Your answer should be the exact lines of the records, starting with the one containing "middle tip: (229, 105)" and running to the end.

◆ Dataset records ◆
════════

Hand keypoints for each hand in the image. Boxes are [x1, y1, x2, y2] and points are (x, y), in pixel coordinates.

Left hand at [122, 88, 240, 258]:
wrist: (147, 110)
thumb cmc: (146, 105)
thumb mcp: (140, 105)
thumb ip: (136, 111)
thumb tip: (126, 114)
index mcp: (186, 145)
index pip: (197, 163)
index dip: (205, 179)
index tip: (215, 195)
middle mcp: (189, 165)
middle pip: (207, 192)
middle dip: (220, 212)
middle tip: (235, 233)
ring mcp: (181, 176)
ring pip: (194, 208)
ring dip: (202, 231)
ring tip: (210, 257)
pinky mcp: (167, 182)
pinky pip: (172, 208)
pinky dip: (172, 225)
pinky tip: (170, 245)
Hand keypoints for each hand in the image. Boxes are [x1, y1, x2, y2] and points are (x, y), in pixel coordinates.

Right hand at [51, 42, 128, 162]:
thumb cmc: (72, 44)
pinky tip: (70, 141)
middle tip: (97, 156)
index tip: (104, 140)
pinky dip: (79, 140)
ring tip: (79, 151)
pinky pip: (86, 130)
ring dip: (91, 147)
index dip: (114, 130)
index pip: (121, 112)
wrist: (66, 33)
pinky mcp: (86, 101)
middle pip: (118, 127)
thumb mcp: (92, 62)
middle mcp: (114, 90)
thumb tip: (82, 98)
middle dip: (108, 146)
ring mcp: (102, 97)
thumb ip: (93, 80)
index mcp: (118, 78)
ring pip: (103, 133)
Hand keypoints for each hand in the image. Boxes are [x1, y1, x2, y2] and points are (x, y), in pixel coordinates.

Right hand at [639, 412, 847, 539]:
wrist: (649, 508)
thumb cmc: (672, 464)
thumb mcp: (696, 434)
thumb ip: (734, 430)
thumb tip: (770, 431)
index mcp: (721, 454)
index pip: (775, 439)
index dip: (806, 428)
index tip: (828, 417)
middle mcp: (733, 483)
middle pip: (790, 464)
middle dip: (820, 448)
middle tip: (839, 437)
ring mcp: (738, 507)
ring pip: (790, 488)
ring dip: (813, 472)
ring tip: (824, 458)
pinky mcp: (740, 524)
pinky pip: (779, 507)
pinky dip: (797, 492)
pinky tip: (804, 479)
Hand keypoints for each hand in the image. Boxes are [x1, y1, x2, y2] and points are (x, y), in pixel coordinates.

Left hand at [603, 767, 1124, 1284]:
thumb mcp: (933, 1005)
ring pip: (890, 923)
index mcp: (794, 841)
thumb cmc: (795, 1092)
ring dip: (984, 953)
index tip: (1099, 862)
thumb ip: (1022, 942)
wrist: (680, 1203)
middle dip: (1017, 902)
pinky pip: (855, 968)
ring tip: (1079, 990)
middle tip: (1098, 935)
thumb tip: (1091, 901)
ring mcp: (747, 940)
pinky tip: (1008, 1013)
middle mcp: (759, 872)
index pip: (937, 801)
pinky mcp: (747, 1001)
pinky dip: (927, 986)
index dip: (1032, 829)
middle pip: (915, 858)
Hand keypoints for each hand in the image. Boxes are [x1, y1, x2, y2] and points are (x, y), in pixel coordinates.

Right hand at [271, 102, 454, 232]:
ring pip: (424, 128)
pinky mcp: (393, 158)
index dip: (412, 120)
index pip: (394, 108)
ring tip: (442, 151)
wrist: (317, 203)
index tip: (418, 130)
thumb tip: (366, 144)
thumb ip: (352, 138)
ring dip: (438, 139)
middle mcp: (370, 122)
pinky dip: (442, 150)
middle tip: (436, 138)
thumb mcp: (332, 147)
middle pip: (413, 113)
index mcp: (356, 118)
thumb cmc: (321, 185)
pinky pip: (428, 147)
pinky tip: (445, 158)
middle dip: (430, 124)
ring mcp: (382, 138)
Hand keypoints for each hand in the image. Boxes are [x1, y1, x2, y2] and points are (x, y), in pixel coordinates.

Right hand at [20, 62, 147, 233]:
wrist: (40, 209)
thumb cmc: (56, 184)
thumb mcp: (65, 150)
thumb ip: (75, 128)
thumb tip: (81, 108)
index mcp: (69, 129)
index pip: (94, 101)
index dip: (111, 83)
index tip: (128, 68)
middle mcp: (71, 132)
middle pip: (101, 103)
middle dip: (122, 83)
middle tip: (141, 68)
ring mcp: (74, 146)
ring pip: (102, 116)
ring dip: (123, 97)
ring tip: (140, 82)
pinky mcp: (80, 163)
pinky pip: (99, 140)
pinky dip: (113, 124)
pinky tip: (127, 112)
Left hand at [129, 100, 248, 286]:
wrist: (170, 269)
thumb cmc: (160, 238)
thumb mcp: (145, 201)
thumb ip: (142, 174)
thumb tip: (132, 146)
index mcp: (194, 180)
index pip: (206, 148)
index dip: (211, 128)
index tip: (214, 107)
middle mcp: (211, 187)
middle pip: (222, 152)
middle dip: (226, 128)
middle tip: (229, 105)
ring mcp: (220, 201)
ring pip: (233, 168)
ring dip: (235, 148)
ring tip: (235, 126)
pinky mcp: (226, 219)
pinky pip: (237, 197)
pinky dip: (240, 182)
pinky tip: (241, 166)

════════

◆ Exercise response ◆
middle tip: (229, 105)
ring mcp: (220, 201)
ring pip: (233, 168)
ring dip: (235, 148)
ring tip: (235, 126)
pinky mcp: (226, 219)
pinky pip: (237, 197)
pinky dip: (240, 182)
pinky tip: (241, 166)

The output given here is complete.